Conditions in Aizawl, our Newsletter has learned, are indeed quite desperate. The Corona closure caused by the soaring number of cases in the city has brought economic activity to a standstill. The only shops allowed to open, which they can do for but a few hours on alternate days, are those selling essential items. Public transportation has come to a halt. Both the 70-80 percent of the work force that depends on the marketing of goods and products and the 20-30 percent that works in agriculture have been equally hard-hit, since the farmers have no outlet for their goods or way of getting them to the market.


A sole pedestrian makes an empty marketplace look even emptier.

The situation, Thangjom says, is similar to that which prevailed a year ago, during the first wave of Corona in northeast India, when Degel Menashe also stepped in with aid. Then, too, Shavei Israel sought to prevent its distribution. “The difference between then and now,” Thangjom says, “is that two planeloads of B’nei Menashe immigrants have reached Israel since then, for which Shavei has been given credit. The fear of losing one’s place on future Aliyah lists is now greater than ever. The fact that in the future these lists will be compiled under the supervision of the Jewish Agency hasn’t penetrated yet. More than ever, Shavei is considered all-powerful.”

RECORD SET:
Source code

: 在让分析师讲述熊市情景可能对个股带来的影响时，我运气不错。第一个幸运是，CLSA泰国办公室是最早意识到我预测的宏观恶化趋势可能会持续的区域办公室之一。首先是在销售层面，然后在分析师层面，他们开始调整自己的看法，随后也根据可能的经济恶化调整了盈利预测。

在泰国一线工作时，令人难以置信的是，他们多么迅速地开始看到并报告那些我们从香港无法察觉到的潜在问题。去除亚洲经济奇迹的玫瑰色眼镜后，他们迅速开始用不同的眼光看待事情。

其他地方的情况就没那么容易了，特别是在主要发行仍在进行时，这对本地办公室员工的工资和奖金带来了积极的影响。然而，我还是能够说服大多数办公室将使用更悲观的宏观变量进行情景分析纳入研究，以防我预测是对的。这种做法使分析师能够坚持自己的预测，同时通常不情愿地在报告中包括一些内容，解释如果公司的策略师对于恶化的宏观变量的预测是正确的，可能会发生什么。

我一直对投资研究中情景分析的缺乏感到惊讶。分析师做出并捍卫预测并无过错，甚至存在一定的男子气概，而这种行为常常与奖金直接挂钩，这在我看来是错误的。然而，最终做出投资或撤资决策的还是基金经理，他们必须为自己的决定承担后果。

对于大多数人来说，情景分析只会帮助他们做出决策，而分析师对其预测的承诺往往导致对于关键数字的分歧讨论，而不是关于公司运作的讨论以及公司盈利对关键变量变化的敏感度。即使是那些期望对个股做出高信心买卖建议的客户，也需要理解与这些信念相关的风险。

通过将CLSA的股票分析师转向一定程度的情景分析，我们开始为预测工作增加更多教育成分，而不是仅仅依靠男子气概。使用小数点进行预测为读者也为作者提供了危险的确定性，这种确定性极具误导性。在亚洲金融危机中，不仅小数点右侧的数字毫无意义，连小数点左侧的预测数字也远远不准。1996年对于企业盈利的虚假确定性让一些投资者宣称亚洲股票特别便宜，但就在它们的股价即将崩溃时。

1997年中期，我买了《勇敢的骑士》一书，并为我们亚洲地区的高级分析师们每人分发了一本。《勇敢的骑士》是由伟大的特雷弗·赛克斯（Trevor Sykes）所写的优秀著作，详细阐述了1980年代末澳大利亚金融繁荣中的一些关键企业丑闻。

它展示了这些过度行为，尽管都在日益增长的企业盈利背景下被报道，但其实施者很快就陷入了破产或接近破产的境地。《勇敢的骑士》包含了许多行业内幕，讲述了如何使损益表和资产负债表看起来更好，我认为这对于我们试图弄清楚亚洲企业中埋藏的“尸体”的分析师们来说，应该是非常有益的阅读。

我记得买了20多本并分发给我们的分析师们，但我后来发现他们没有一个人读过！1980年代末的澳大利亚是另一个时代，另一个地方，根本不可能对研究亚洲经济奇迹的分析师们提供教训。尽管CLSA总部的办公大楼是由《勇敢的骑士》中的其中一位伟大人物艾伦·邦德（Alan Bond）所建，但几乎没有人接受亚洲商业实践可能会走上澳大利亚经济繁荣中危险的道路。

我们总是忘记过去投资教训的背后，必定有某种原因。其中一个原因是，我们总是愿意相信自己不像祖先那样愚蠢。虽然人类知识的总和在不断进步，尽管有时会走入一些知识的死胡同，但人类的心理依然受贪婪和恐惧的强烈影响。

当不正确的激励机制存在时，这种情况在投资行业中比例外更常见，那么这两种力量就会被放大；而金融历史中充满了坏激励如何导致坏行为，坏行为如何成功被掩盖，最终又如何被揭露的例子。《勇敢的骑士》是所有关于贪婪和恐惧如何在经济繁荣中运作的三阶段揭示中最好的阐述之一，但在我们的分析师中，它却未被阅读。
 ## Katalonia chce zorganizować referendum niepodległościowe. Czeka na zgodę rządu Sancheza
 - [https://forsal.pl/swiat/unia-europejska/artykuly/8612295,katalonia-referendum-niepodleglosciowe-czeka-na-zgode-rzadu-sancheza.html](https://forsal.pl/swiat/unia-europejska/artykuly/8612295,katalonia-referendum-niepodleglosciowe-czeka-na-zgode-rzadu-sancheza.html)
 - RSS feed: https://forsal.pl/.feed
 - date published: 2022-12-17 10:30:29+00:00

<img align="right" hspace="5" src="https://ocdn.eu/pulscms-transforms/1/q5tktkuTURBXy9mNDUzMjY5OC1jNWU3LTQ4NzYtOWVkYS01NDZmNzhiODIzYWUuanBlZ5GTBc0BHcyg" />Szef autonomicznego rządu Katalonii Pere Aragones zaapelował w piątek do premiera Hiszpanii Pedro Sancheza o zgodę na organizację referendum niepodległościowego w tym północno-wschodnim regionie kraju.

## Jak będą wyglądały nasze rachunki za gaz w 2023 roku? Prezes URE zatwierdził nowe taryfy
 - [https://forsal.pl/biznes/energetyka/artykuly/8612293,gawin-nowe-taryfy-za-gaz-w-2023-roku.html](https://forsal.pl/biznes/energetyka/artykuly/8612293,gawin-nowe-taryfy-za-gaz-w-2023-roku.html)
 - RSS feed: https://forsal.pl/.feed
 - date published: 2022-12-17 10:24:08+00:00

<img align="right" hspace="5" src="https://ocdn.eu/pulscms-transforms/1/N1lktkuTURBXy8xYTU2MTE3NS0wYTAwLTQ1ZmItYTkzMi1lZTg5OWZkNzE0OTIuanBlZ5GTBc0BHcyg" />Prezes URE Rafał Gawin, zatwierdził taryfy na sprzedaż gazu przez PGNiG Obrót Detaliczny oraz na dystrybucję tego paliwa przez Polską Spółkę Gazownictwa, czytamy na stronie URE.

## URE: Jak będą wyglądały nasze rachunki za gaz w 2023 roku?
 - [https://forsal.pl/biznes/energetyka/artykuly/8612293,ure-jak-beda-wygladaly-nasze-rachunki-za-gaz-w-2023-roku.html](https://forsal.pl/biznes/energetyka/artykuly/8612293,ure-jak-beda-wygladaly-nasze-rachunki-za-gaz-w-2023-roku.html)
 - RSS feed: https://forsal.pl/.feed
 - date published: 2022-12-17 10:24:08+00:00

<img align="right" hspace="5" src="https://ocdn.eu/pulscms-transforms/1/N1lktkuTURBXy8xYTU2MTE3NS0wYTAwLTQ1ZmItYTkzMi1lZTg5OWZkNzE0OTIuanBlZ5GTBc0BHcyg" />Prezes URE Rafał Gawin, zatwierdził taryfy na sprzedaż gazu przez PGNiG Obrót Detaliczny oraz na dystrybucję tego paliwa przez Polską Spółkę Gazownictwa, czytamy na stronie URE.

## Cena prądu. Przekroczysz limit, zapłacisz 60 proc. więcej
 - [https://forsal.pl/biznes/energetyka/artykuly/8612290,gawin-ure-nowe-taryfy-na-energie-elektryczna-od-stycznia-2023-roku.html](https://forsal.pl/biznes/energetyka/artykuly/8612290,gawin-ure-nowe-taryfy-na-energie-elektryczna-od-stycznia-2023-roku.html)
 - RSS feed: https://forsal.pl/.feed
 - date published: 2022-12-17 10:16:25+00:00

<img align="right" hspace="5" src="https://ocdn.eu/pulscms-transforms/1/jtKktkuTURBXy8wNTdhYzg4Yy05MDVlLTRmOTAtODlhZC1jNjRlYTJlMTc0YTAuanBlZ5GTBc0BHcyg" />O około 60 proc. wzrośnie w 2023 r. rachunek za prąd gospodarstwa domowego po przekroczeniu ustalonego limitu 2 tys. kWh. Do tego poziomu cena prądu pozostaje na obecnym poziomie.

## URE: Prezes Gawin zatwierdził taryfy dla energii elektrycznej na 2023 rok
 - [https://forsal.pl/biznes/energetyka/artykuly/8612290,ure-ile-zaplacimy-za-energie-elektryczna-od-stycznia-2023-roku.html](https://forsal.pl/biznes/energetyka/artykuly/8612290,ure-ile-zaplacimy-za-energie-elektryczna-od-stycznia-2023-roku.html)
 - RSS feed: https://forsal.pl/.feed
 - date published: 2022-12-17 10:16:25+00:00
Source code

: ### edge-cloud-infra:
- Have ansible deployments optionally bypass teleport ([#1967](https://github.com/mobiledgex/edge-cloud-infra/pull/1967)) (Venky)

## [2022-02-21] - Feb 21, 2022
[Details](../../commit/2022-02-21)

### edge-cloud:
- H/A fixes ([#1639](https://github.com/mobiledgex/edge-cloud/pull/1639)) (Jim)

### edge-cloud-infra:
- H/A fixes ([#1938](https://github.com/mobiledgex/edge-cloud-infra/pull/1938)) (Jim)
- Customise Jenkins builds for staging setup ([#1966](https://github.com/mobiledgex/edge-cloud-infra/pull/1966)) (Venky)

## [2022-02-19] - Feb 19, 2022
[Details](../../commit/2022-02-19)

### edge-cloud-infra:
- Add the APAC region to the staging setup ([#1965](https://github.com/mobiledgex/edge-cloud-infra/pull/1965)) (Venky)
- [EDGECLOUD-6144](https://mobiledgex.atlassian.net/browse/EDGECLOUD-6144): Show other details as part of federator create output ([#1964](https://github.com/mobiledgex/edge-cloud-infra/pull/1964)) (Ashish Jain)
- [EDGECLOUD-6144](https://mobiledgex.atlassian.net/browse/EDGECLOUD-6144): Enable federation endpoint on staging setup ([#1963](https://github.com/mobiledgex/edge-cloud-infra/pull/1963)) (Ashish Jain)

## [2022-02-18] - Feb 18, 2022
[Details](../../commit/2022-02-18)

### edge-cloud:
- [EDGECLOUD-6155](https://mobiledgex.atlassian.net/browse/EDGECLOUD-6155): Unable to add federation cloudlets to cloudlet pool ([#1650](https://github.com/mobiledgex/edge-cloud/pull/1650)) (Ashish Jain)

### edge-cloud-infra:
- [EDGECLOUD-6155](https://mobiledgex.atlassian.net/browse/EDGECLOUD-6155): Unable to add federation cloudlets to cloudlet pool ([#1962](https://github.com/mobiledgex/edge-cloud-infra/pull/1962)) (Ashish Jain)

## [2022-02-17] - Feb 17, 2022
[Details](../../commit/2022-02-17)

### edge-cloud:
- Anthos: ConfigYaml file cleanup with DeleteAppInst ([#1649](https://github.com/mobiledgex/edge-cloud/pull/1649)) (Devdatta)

JOB 1: According to the passage on conditions in Aizawl, why has the part of the work force in agriculture been hit as hard as the part that depends on marketing goods?
JOB 2: Carry on with the passage on conditions in Aizawl, starting right after its final sentence.

TASK RESPONSE 1: Farmers have no outlet for their goods and no way of getting them to the market. The Corona closure has halted public transportation and left only shops selling essential items open, for a few hours on alternate days.

TASK RESPONSE 2:
The food distribution in Aizawl, Thangjom says, will start this coming week. “Perhaps by then,” he adds, “a few of the reluctant families will have changed their minds. An official announcement by Shavei Israel that it has no objection to B’nei Menashe taking aid from Degel Menashe or, in its absence, a declaration by the Jewish Agency or Israel’s Ministry of Immigration and Absorption that acceptance of such aid will not jeopardize anyone’s chances for Aliyah, could save some people from going hungry.”


At the moment, unfortunately, there is no sign of this happening.